* [WHAT IS BEING ASKED]: Once the images are set aside, write out the rest of the records exactly.

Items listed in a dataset
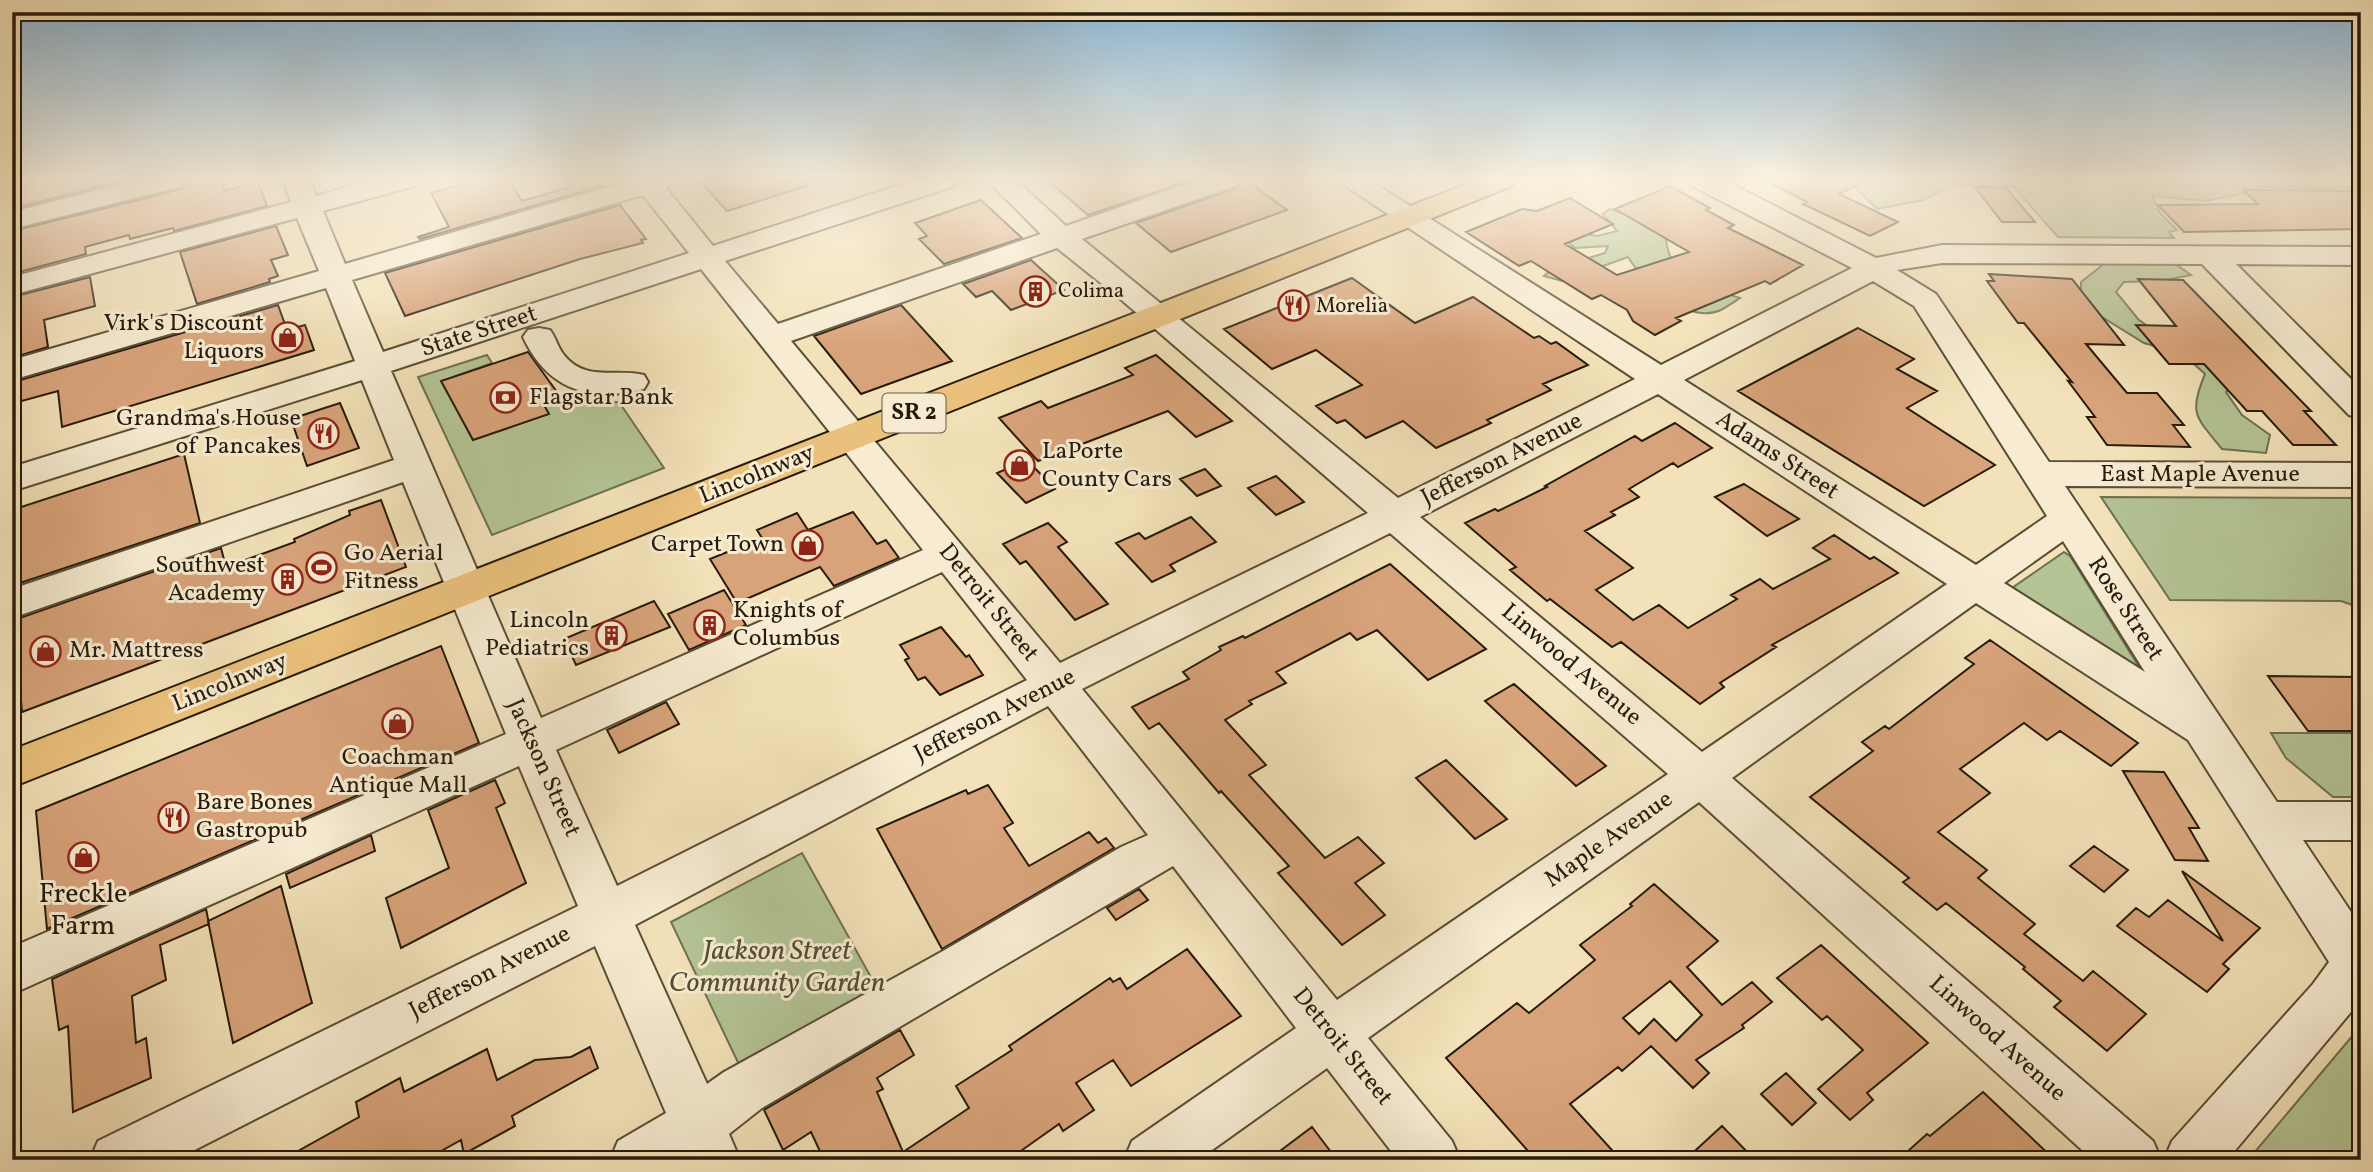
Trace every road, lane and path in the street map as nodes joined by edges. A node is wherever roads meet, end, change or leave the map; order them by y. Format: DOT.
graph roads {
  1 [pos="173,235"];
  2 [pos="317,235"];
  3 [pos="476,235"];
  4 [pos="692,235"];
  5 [pos="777,235"];
  6 [pos="1058,235"];
  7 [pos="1071,235"];
  8 [pos="1365,235"];
  9 [pos="1433,235"];
  10 [pos="1809,235"];
  11 [pos="1062,238"];
  12 [pos="1918,255"];
  13 [pos="2210,255"];
  14 [pos="2361,256"];
  15 [pos="709,257"];
  16 [pos="1872,267"];
  17 [pos="334,277"];
  18 [pos="12,286"];
  19 [pos="1925,300"];
  20 [pos="1159,316"];
  21 [pos="539,337"];
  22 [pos="771,337"];
  23 [pos="374,366"];
  24 [pos="12,370"];
  25 [pos="1659,380"];
  26 [pos="632,382"];
  27 [pos="2361,408"];
  28 [pos="852,437"];
  29 [pos="415,465"];
  30 [pos="2040,474"];
  31 [pos="2361,475"];
  32 [pos="12,479"];
  33 [pos="1395,515"];
  34 [pos="2067,520"];
  35 [pos="948,554"];
  36 [pos="1974,584"];
  37 [pos="466,590"];
  38 [pos="12,604"];
  39 [pos="1054,686"];
  40 [pos="2205,732"];
  41 [pos="532,742"];
  42 [pos="12,769"];
  43 [pos="1701,776"];
  44 [pos="2264,821"];
  45 [pos="2361,821"];
  46 [pos="1179,842"];
  47 [pos="608,914"];
  48 [pos="2359,966"];
  49 [pos="12,971"];
  50 [pos="1330,1034"];
  51 [pos="705,1142"];
  52 [pos="117,1160"];
  53 [pos="637,1160"];
  54 [pos="1151,1160"];
  55 [pos="1433,1160"];
  56 [pos="2134,1160"];
  57 [pos="2191,1160"];
  1 -- 18 [label="street"];
  2 -- 17 [label="street, Jackson Street"];
  3 -- 17 [label="street"];
  4 -- 15 [label="street, Detroit Street"];
  5 -- 15 [label="street, State Street"];
  6 -- 11 [label="street, Linwood Avenue"];
  7 -- 11 [label="street"];
  8 -- 20 [label="main road, Lincolnway / SR 2"];
  9 -- 25 [label="street, Adams Street"];
  10 -- 16 [label="street, Rose Street"];
  11 -- 20 [label="street, Linwood Avenue"];
  11 -- 22 [label="street"];
  12 -- 13 [label="street, Jefferson Avenue"];
  12 -- 16 [label="street, Jefferson Avenue"];
  12 -- 19 [label="street"];
  13 -- 14 [label="street, Jefferson Avenue"];
  13 -- 27 [label="street"];
  15 -- 22 [label="street, Detroit Street"];
  15 -- 23 [label="street, State Street"];
  16 -- 19 [label="street, Rose Street"];
  16 -- 25 [label="street, Jefferson Avenue"];
  17 -- 23 [label="street, Jackson Street"];
  17 -- 24 [label="street"];
  19 -- 30 [label="street, Rose Street"];
  20 -- 28 [label="main road, Lincolnway / SR 2"];
  20 -- 33 [label="street, Linwood Avenue"];
  21 -- 26 [label="street"];
  22 -- 28 [label="street, Detroit Street"];
  23 -- 29 [label="street, Jackson Street"];
  23 -- 32 [label="street, State Street"];
  25 -- 33 [label="street, Jefferson Avenue"];
  25 -- 36 [label="street, Adams Street"];
  28 -- 35 [label="street, Detroit Street"];
  28 -- 37 [label="main road, Lincolnway / SR 2"];
  29 -- 37 [label="street, Jackson Street"];
  29 -- 38 [label="street"];
  30 -- 31 [label="street, East Maple Avenue"];
  30 -- 34 [label="street, Rose Street"];
  33 -- 39 [label="street, Jefferson Avenue"];
  33 -- 43 [label="street, Linwood Avenue"];
  34 -- 36 [label="street, Maple Avenue"];
  34 -- 40 [label="street, Rose Street"];
  35 -- 39 [label="street, Detroit Street"];
  35 -- 41 [label="street"];
  36 -- 40 [label="street, Adams Street"];
  36 -- 43 [label="street, Maple Avenue"];
  37 -- 41 [label="street, Jackson Street"];
  37 -- 42 [label="main road, Lincolnway / SR 2"];
  39 -- 46 [label="street, Detroit Street"];
  39 -- 47 [label="street, Jefferson Avenue"];
  40 -- 44 [label="street, Rose Street"];
  41 -- 47 [label="street, Jackson Street"];
  41 -- 49 [label="street"];
  43 -- 50 [label="street, Maple Avenue"];
  43 -- 56 [label="street, Linwood Avenue"];
  44 -- 45 [label="street"];
  44 -- 48 [label="street, Rose Street"];
  46 -- 50 [label="street, Detroit Street"];
  46 -- 51 [label="street"];
  47 -- 51 [label="street, Jackson Street"];
  47 -- 52 [label="street, Jefferson Avenue"];
  48 -- 57 [label="street"];
  50 -- 54 [label="street, Maple Avenue"];
  50 -- 55 [label="street, Detroit Street"];
  51 -- 53 [label="street"];
}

* [TASK SOLUTION]:
Trace every road, lane and path in the street map as nodes joined by edges. A node is wherever roads meet, end, change or leave the map; order them by y. Format: DOT.
graph roads {
  1 [pos="173,235"];
  2 [pos="317,235"];
  3 [pos="476,235"];
  4 [pos="692,235"];
  5 [pos="777,235"];
  6 [pos="1058,235"];
  7 [pos="1071,235"];
  8 [pos="1365,235"];
  9 [pos="1433,235"];
  10 [pos="1809,235"];
  11 [pos="1062,238"];
  12 [pos="1918,255"];
  13 [pos="2210,255"];
  14 [pos="2361,256"];
  15 [pos="709,257"];
  16 [pos="1872,267"];
  17 [pos="334,277"];
  18 [pos="12,286"];
  19 [pos="1925,300"];
  20 [pos="1159,316"];
  21 [pos="539,337"];
  22 [pos="771,337"];
  23 [pos="374,366"];
  24 [pos="12,370"];
  25 [pos="1659,380"];
  26 [pos="632,382"];
  27 [pos="2361,408"];
  28 [pos="852,437"];
  29 [pos="415,465"];
  30 [pos="2040,474"];
  31 [pos="2361,475"];
  32 [pos="12,479"];
  33 [pos="1395,515"];
  34 [pos="2067,520"];
  35 [pos="948,554"];
  36 [pos="1974,584"];
  37 [pos="466,590"];
  38 [pos="12,604"];
  39 [pos="1054,686"];
  40 [pos="2205,732"];
  41 [pos="532,742"];
  42 [pos="12,769"];
  43 [pos="1701,776"];
  44 [pos="2264,821"];
  45 [pos="2361,821"];
  46 [pos="1179,842"];
  47 [pos="608,914"];
  48 [pos="2359,966"];
  49 [pos="12,971"];
  50 [pos="1330,1034"];
  51 [pos="705,1142"];
  52 [pos="117,1160"];
  53 [pos="637,1160"];
  54 [pos="1151,1160"];
  55 [pos="1433,1160"];
  56 [pos="2134,1160"];
  57 [pos="2191,1160"];
  1 -- 18 [label="street"];
  2 -- 17 [label="street, Jackson Street"];
  3 -- 17 [label="street"];
  4 -- 15 [label="street, Detroit Street"];
  5 -- 15 [label="street, State Street"];
  6 -- 11 [label="street, Linwood Avenue"];
  7 -- 11 [label="street"];
  8 -- 20 [label="main road, Lincolnway / SR 2"];
  9 -- 25 [label="street, Adams Street"];
  10 -- 16 [label="street, Rose Street"];
  11 -- 20 [label="street, Linwood Avenue"];
  11 -- 22 [label="street"];
  12 -- 13 [label="street, Jefferson Avenue"];
  12 -- 16 [label="street, Jefferson Avenue"];
  12 -- 19 [label="street"];
  13 -- 14 [label="street, Jefferson Avenue"];
  13 -- 27 [label="street"];
  15 -- 22 [label="street, Detroit Street"];
  15 -- 23 [label="street, State Street"];
  16 -- 19 [label="street, Rose Street"];
  16 -- 25 [label="street, Jefferson Avenue"];
  17 -- 23 [label="street, Jackson Street"];
  17 -- 24 [label="street"];
  19 -- 30 [label="street, Rose Street"];
  20 -- 28 [label="main road, Lincolnway / SR 2"];
  20 -- 33 [label="street, Linwood Avenue"];
  21 -- 26 [label="street"];
  22 -- 28 [label="street, Detroit Street"];
  23 -- 29 [label="street, Jackson Street"];
  23 -- 32 [label="street, State Street"];
  25 -- 33 [label="street, Jefferson Avenue"];
  25 -- 36 [label="street, Adams Street"];
  28 -- 35 [label="street, Detroit Street"];
  28 -- 37 [label="main road, Lincolnway / SR 2"];
  29 -- 37 [label="street, Jackson Street"];
  29 -- 38 [label="street"];
  30 -- 31 [label="street, East Maple Avenue"];
  30 -- 34 [label="street, Rose Street"];
  33 -- 39 [label="street, Jefferson Avenue"];
  33 -- 43 [label="street, Linwood Avenue"];
  34 -- 36 [label="street, Maple Avenue"];
  34 -- 40 [label="street, Rose Street"];
  35 -- 39 [label="street, Detroit Street"];
  35 -- 41 [label="street"];
  36 -- 40 [label="street, Adams Street"];
  36 -- 43 [label="street, Maple Avenue"];
  37 -- 41 [label="street, Jackson Street"];
  37 -- 42 [label="main road, Lincolnway / SR 2"];
  39 -- 46 [label="street, Detroit Street"];
  39 -- 47 [label="street, Jefferson Avenue"];
  40 -- 44 [label="street, Rose Street"];
  41 -- 47 [label="street, Jackson Street"];
  41 -- 49 [label="street"];
  43 -- 50 [label="street, Maple Avenue"];
  43 -- 56 [label="street, Linwood Avenue"];
  44 -- 45 [label="street"];
  44 -- 48 [label="street, Rose Street"];
  46 -- 50 [label="street, Detroit Street"];
  46 -- 51 [label="street"];
  47 -- 51 [label="street, Jackson Street"];
  47 -- 52 [label="street, Jefferson Avenue"];
  48 -- 57 [label="street"];
  50 -- 54 [label="street, Maple Avenue"];
  50 -- 55 [label="street, Detroit Street"];
  51 -- 53 [label="street"];
}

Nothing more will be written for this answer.